[Start of section]

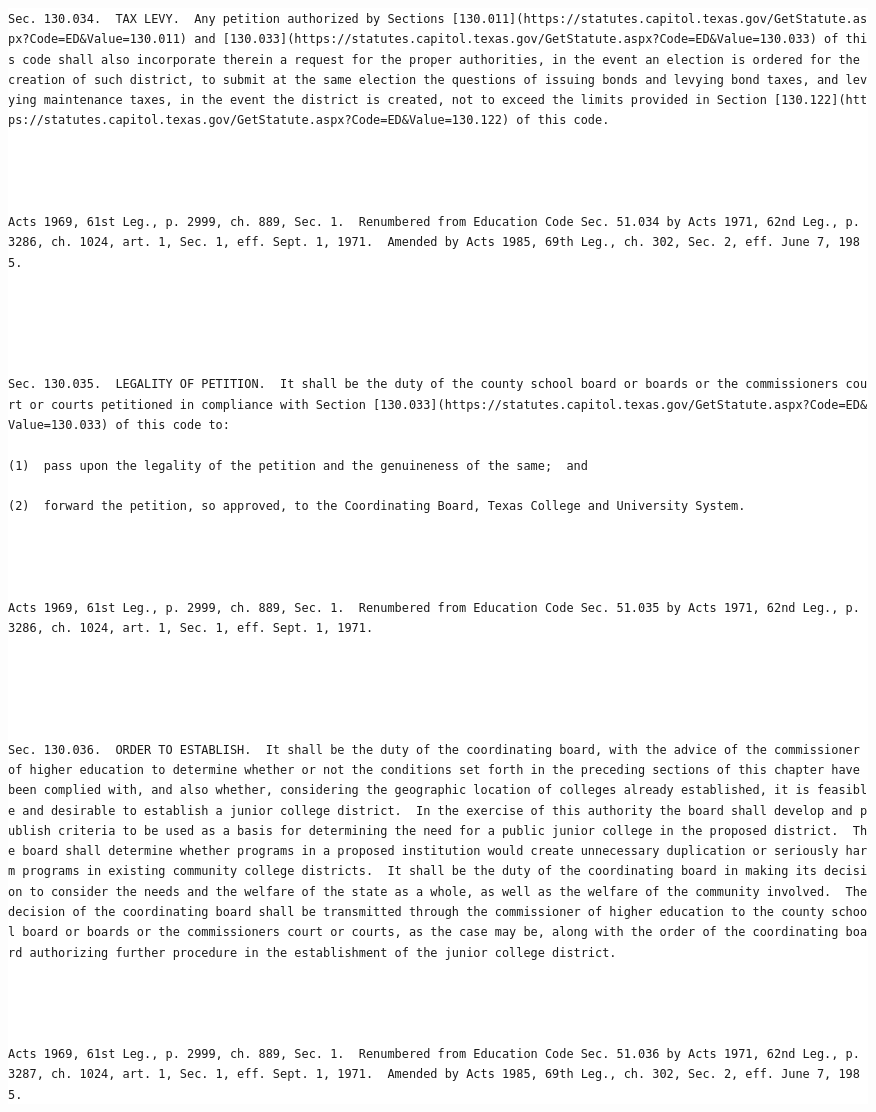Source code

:     
    
    Sec. 130.034.  TAX LEVY.  Any petition authorized by Sections [130.011](https://statutes.capitol.texas.gov/GetStatute.aspx?Code=ED&Value=130.011) and [130.033](https://statutes.capitol.texas.gov/GetStatute.aspx?Code=ED&Value=130.033) of this code shall also incorporate therein a request for the proper authorities, in the event an election is ordered for the creation of such district, to submit at the same election the questions of issuing bonds and levying bond taxes, and levying maintenance taxes, in the event the district is created, not to exceed the limits provided in Section [130.122](https://statutes.capitol.texas.gov/GetStatute.aspx?Code=ED&Value=130.122) of this code.
    
    
    
    
    Acts 1969, 61st Leg., p. 2999, ch. 889, Sec. 1.  Renumbered from Education Code Sec. 51.034 by Acts 1971, 62nd Leg., p. 3286, ch. 1024, art. 1, Sec. 1, eff. Sept. 1, 1971.  Amended by Acts 1985, 69th Leg., ch. 302, Sec. 2, eff. June 7, 1985.
    
    
    
    
    
    Sec. 130.035.  LEGALITY OF PETITION.  It shall be the duty of the county school board or boards or the commissioners court or courts petitioned in compliance with Section [130.033](https://statutes.capitol.texas.gov/GetStatute.aspx?Code=ED&Value=130.033) of this code to:
    
    (1)  pass upon the legality of the petition and the genuineness of the same;  and
    
    (2)  forward the petition, so approved, to the Coordinating Board, Texas College and University System.
    
    
    
    
    Acts 1969, 61st Leg., p. 2999, ch. 889, Sec. 1.  Renumbered from Education Code Sec. 51.035 by Acts 1971, 62nd Leg., p. 3286, ch. 1024, art. 1, Sec. 1, eff. Sept. 1, 1971.
    
    
    
    
    
    Sec. 130.036.  ORDER TO ESTABLISH.  It shall be the duty of the coordinating board, with the advice of the commissioner of higher education to determine whether or not the conditions set forth in the preceding sections of this chapter have been complied with, and also whether, considering the geographic location of colleges already established, it is feasible and desirable to establish a junior college district.  In the exercise of this authority the board shall develop and publish criteria to be used as a basis for determining the need for a public junior college in the proposed district.  The board shall determine whether programs in a proposed institution would create unnecessary duplication or seriously harm programs in existing community college districts.  It shall be the duty of the coordinating board in making its decision to consider the needs and the welfare of the state as a whole, as well as the welfare of the community involved.  The decision of the coordinating board shall be transmitted through the commissioner of higher education to the county school board or boards or the commissioners court or courts, as the case may be, along with the order of the coordinating board authorizing further procedure in the establishment of the junior college district.
    
    
    
    
    Acts 1969, 61st Leg., p. 2999, ch. 889, Sec. 1.  Renumbered from Education Code Sec. 51.036 by Acts 1971, 62nd Leg., p. 3287, ch. 1024, art. 1, Sec. 1, eff. Sept. 1, 1971.  Amended by Acts 1985, 69th Leg., ch. 302, Sec. 2, eff. June 7, 1985.
    
    
    
    
    
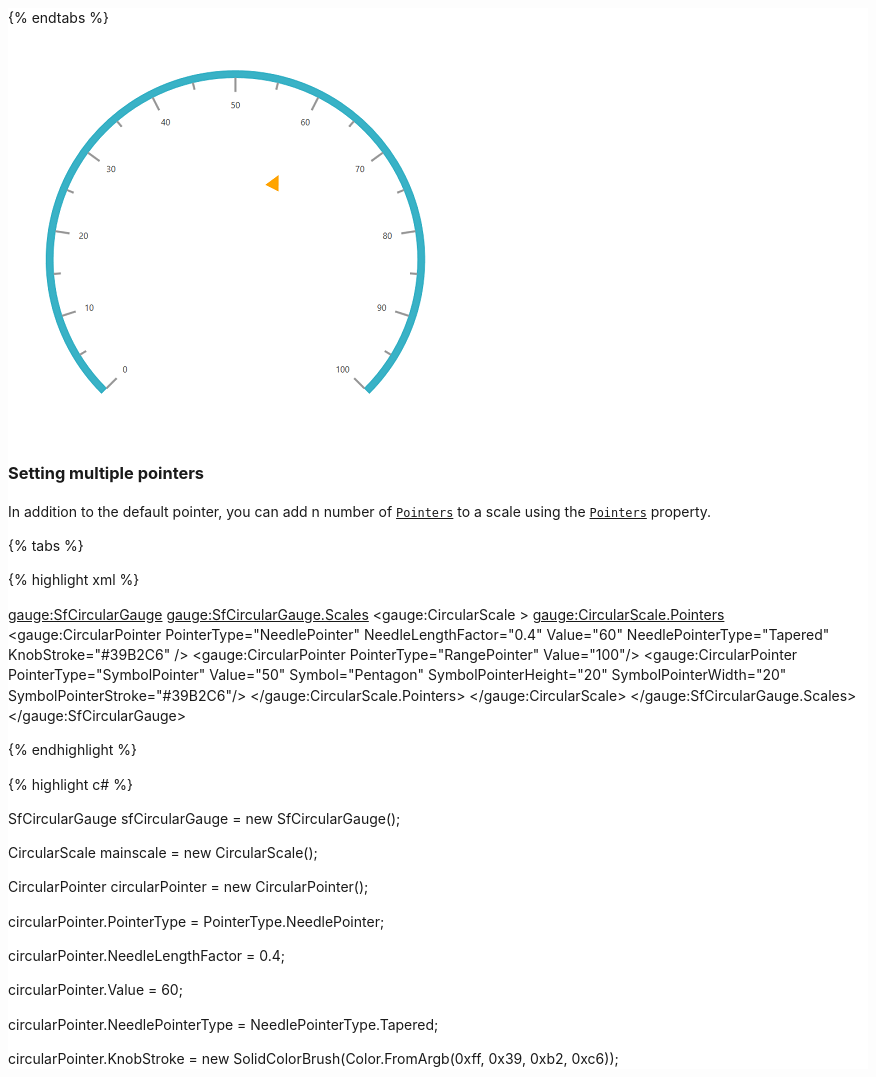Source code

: {% endtabs %}

![Symbol Pointer with Offset Image in WPF Radial Gauge](pointers_images/wpf-radial-gauge-symbol-offset.png)

### Setting multiple pointers

In addition to the default pointer, you can add n number of [`Pointers`](https://help.syncfusion.com/cr/wpf/Syncfusion.UI.Xaml.Gauges.CircularScale.html#Syncfusion_UI_Xaml_Gauges_CircularScale_Pointers) to a scale using the [`Pointers`](https://help.syncfusion.com/cr/wpf/Syncfusion.UI.Xaml.Gauges.CircularScale.html#Syncfusion_UI_Xaml_Gauges_CircularScale_Pointers) property.

{% tabs %}

{% highlight xml %}

<gauge:SfCircularGauge>
        <gauge:SfCircularGauge.Scales>
            <gauge:CircularScale >
                <gauge:CircularScale.Pointers>
                    <gauge:CircularPointer PointerType="NeedlePointer" 
                                           NeedleLengthFactor="0.4" Value="60"
                                           NeedlePointerType="Tapered" KnobStroke="#39B2C6" />
                    <gauge:CircularPointer PointerType="RangePointer"  Value="100"/>
                    <gauge:CircularPointer PointerType="SymbolPointer"  Value="50" Symbol="Pentagon"
                                           SymbolPointerHeight="20" SymbolPointerWidth="20" 
                                           SymbolPointerStroke="#39B2C6"/>
                </gauge:CircularScale.Pointers>
            </gauge:CircularScale>
        </gauge:SfCircularGauge.Scales>
    </gauge:SfCircularGauge>    

{% endhighlight %}

{% highlight c# %}

SfCircularGauge sfCircularGauge = new SfCircularGauge();

CircularScale mainscale = new CircularScale();

CircularPointer circularPointer = new CircularPointer();

circularPointer.PointerType = PointerType.NeedlePointer;

circularPointer.NeedleLengthFactor = 0.4;

circularPointer.Value = 60;

circularPointer.NeedlePointerType = NeedlePointerType.Tapered;

circularPointer.KnobStroke = new SolidColorBrush(Color.FromArgb(0xff, 0x39, 0xb2, 0xc6));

[End of section]

■ Work order
Write out the records above in full and exactly, with no pictures.

■ Completed exercise
Source code

:     
    
    Sec. 130.034.  TAX LEVY.  Any petition authorized by Sections [130.011](https://statutes.capitol.texas.gov/GetStatute.aspx?Code=ED&Value=130.011) and [130.033](https://statutes.capitol.texas.gov/GetStatute.aspx?Code=ED&Value=130.033) of this code shall also incorporate therein a request for the proper authorities, in the event an election is ordered for the creation of such district, to submit at the same election the questions of issuing bonds and levying bond taxes, and levying maintenance taxes, in the event the district is created, not to exceed the limits provided in Section [130.122](https://statutes.capitol.texas.gov/GetStatute.aspx?Code=ED&Value=130.122) of this code.
    
    
    
    
    Acts 1969, 61st Leg., p. 2999, ch. 889, Sec. 1.  Renumbered from Education Code Sec. 51.034 by Acts 1971, 62nd Leg., p. 3286, ch. 1024, art. 1, Sec. 1, eff. Sept. 1, 1971.  Amended by Acts 1985, 69th Leg., ch. 302, Sec. 2, eff. June 7, 1985.
    
    
    
    
    
    Sec. 130.035.  LEGALITY OF PETITION.  It shall be the duty of the county school board or boards or the commissioners court or courts petitioned in compliance with Section [130.033](https://statutes.capitol.texas.gov/GetStatute.aspx?Code=ED&Value=130.033) of this code to:
    
    (1)  pass upon the legality of the petition and the genuineness of the same;  and
    
    (2)  forward the petition, so approved, to the Coordinating Board, Texas College and University System.
    
    
    
    
    Acts 1969, 61st Leg., p. 2999, ch. 889, Sec. 1.  Renumbered from Education Code Sec. 51.035 by Acts 1971, 62nd Leg., p. 3286, ch. 1024, art. 1, Sec. 1, eff. Sept. 1, 1971.
    
    
    
    
    
    Sec. 130.036.  ORDER TO ESTABLISH.  It shall be the duty of the coordinating board, with the advice of the commissioner of higher education to determine whether or not the conditions set forth in the preceding sections of this chapter have been complied with, and also whether, considering the geographic location of colleges already established, it is feasible and desirable to establish a junior college district.  In the exercise of this authority the board shall develop and publish criteria to be used as a basis for determining the need for a public junior college in the proposed district.  The board shall determine whether programs in a proposed institution would create unnecessary duplication or seriously harm programs in existing community college districts.  It shall be the duty of the coordinating board in making its decision to consider the needs and the welfare of the state as a whole, as well as the welfare of the community involved.  The decision of the coordinating board shall be transmitted through the commissioner of higher education to the county school board or boards or the commissioners court or courts, as the case may be, along with the order of the coordinating board authorizing further procedure in the establishment of the junior college district.
    
    
    
    
    Acts 1969, 61st Leg., p. 2999, ch. 889, Sec. 1.  Renumbered from Education Code Sec. 51.036 by Acts 1971, 62nd Leg., p. 3287, ch. 1024, art. 1, Sec. 1, eff. Sept. 1, 1971.  Amended by Acts 1985, 69th Leg., ch. 302, Sec. 2, eff. June 7, 1985.
    
    
    
    
    
Source code

: {% endtabs %}

![Symbol Pointer with Offset Image in WPF Radial Gauge](pointers_images/wpf-radial-gauge-symbol-offset.png)

### Setting multiple pointers

In addition to the default pointer, you can add n number of [`Pointers`](https://help.syncfusion.com/cr/wpf/Syncfusion.UI.Xaml.Gauges.CircularScale.html#Syncfusion_UI_Xaml_Gauges_CircularScale_Pointers) to a scale using the [`Pointers`](https://help.syncfusion.com/cr/wpf/Syncfusion.UI.Xaml.Gauges.CircularScale.html#Syncfusion_UI_Xaml_Gauges_CircularScale_Pointers) property.

{% tabs %}

{% highlight xml %}

<gauge:SfCircularGauge>
        <gauge:SfCircularGauge.Scales>
            <gauge:CircularScale >
                <gauge:CircularScale.Pointers>
                    <gauge:CircularPointer PointerType="NeedlePointer" 
                                           NeedleLengthFactor="0.4" Value="60"
                                           NeedlePointerType="Tapered" KnobStroke="#39B2C6" />
                    <gauge:CircularPointer PointerType="RangePointer"  Value="100"/>
                    <gauge:CircularPointer PointerType="SymbolPointer"  Value="50" Symbol="Pentagon"
                                           SymbolPointerHeight="20" SymbolPointerWidth="20" 
                                           SymbolPointerStroke="#39B2C6"/>
                </gauge:CircularScale.Pointers>
            </gauge:CircularScale>
        </gauge:SfCircularGauge.Scales>
    </gauge:SfCircularGauge>    

{% endhighlight %}

{% highlight c# %}

SfCircularGauge sfCircularGauge = new SfCircularGauge();

CircularScale mainscale = new CircularScale();

CircularPointer circularPointer = new CircularPointer();

circularPointer.PointerType = PointerType.NeedlePointer;

circularPointer.NeedleLengthFactor = 0.4;

circularPointer.Value = 60;

circularPointer.NeedlePointerType = NeedlePointerType.Tapered;

circularPointer.KnobStroke = new SolidColorBrush(Color.FromArgb(0xff, 0x39, 0xb2, 0xc6));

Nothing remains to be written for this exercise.